In previous coordination with the Stanford Microfluidics Foundry, the lab developed a valved microfluidic device that allows for the production and purification of up to 1500 proteins in hours. “We are using this tool to ask which peptides are loaded efficiently into which MHC complexes, and which TCRs recognize these molecules to drive T-cell activation,” Fordyce said.
Fordyce said that the composition of pMHC complexes and proteins found on APCs are unique to each individual person’s immune system.
“The vision, which is well in the future, is that if you have a tumor with a specific mutation driving your specific cancer, we could make an mRNA vaccine to make that protein,” Fordyce said.
Alongside their existing microfluidics approaches, the lab plans to implement a higher throughput droplet-based technology to analyze tens of millions of T-cell/APC pairs.
“This approach amplifies the throughput massively compared to traditional plate-based assays,” DeJong said.

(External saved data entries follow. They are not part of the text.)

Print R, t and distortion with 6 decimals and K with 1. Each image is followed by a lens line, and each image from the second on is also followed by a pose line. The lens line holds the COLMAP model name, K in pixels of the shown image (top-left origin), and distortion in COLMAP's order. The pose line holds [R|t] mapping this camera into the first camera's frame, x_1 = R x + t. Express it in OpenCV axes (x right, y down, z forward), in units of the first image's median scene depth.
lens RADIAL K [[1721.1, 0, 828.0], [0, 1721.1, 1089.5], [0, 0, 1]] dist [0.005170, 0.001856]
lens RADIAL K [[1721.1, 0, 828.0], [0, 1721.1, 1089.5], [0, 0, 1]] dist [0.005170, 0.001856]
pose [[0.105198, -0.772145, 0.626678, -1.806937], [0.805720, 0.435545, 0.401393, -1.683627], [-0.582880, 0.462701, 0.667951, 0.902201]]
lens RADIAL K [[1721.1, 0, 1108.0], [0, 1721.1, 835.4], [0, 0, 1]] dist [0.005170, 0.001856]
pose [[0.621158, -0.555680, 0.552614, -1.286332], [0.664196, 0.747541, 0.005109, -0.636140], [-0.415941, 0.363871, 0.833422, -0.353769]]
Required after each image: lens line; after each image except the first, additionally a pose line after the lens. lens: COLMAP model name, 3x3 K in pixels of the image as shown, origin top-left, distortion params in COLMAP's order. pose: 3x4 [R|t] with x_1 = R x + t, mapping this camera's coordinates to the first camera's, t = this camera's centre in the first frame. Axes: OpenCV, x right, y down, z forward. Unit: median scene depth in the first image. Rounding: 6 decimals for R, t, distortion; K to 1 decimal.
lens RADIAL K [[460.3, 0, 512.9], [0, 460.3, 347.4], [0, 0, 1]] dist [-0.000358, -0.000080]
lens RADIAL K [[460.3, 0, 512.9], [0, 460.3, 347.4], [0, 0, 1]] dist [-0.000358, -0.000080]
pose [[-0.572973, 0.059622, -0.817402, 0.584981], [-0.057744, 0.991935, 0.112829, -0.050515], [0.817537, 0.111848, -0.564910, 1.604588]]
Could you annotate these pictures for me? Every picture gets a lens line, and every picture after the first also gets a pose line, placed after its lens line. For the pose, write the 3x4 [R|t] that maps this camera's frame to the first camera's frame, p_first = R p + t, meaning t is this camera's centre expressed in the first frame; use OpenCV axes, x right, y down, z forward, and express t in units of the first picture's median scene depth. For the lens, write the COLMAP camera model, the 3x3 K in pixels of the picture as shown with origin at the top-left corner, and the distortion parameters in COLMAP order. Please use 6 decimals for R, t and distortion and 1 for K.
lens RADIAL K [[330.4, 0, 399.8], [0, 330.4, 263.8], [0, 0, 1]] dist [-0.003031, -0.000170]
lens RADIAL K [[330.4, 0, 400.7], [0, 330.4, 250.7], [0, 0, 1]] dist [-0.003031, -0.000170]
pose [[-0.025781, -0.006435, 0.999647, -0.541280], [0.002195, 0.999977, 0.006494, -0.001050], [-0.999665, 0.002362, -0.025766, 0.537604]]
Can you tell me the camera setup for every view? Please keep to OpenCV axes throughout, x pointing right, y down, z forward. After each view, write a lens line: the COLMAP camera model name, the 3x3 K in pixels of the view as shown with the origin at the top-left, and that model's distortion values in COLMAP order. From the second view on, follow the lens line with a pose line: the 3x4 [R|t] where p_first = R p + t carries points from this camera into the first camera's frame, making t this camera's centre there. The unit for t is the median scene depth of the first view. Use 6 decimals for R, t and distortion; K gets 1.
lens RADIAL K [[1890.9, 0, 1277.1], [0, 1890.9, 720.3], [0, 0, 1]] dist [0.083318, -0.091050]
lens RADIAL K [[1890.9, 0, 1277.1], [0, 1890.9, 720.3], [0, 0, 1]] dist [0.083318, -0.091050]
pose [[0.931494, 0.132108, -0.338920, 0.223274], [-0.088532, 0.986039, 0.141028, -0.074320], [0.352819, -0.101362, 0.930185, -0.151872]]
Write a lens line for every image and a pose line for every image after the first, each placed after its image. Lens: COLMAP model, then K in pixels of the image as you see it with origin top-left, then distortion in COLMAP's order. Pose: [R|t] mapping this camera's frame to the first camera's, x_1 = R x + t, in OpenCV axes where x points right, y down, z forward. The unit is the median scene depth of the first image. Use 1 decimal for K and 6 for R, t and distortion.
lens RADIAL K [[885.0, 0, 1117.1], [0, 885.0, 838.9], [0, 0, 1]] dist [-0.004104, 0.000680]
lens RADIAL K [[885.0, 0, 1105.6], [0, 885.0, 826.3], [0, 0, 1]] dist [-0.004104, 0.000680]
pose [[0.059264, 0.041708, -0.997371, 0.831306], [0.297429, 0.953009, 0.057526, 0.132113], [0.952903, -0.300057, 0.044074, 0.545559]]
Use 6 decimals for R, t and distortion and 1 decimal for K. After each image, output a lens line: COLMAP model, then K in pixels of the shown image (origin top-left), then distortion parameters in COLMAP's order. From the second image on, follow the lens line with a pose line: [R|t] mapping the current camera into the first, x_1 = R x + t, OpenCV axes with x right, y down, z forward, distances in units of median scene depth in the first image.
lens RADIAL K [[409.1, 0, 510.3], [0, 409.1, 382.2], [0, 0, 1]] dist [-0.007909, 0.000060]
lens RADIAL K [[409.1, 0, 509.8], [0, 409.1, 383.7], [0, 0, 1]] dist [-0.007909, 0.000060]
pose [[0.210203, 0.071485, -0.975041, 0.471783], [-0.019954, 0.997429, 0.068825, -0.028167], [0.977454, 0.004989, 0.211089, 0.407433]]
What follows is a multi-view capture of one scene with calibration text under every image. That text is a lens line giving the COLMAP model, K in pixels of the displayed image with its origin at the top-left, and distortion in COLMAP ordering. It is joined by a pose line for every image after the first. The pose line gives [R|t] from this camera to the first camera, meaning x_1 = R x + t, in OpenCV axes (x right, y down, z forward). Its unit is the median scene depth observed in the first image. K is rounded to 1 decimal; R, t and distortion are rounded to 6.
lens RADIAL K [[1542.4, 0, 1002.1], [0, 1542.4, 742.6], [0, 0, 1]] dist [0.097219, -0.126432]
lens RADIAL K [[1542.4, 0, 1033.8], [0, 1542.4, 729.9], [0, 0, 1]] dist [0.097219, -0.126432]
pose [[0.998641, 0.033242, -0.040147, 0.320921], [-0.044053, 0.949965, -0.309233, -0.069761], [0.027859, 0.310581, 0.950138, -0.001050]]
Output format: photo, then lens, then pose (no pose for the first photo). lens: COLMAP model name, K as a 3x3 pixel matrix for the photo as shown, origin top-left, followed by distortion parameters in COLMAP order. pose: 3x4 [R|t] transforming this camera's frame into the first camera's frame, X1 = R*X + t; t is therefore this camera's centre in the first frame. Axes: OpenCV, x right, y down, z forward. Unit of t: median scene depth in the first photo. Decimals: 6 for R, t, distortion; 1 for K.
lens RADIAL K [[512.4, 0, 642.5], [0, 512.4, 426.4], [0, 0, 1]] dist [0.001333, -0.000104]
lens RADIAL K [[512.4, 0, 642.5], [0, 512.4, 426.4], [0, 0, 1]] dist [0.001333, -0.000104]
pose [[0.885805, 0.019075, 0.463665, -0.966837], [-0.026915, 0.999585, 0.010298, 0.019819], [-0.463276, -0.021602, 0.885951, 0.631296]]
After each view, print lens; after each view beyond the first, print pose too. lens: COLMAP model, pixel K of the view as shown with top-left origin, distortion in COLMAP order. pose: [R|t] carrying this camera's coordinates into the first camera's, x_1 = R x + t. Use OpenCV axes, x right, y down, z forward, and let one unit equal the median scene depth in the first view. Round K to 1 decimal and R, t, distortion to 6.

The team plans to use this droplet-based approach to sort the resulting pMHC/TCR combinations based on T-cell activation and possible “catch” bond formation.
“We can use flow cytometry machines to sort droplets on the basis of T-cell activation. That way, if a T-cell is activated, the droplet lights up,” Fordyce said.
Dunn emphasized the relevance of the Fordyce Lab’s research beyond personalized cancer treatments.
“This approach could enable all sorts of future strategies for engineering the human immune system,” he said.
Ecohing Dunn, Chaitain Khosla, a chemical engineering and chemistry professor unaffiliated with the research and grant, stressed the research’s importance.
“It’s great that one of Sarafan ChEM-H’s institute scholars is taking on this important problem of decoding T-cell recognition at scale. I can’t imagine a better colleague than Polly solving it,” he said.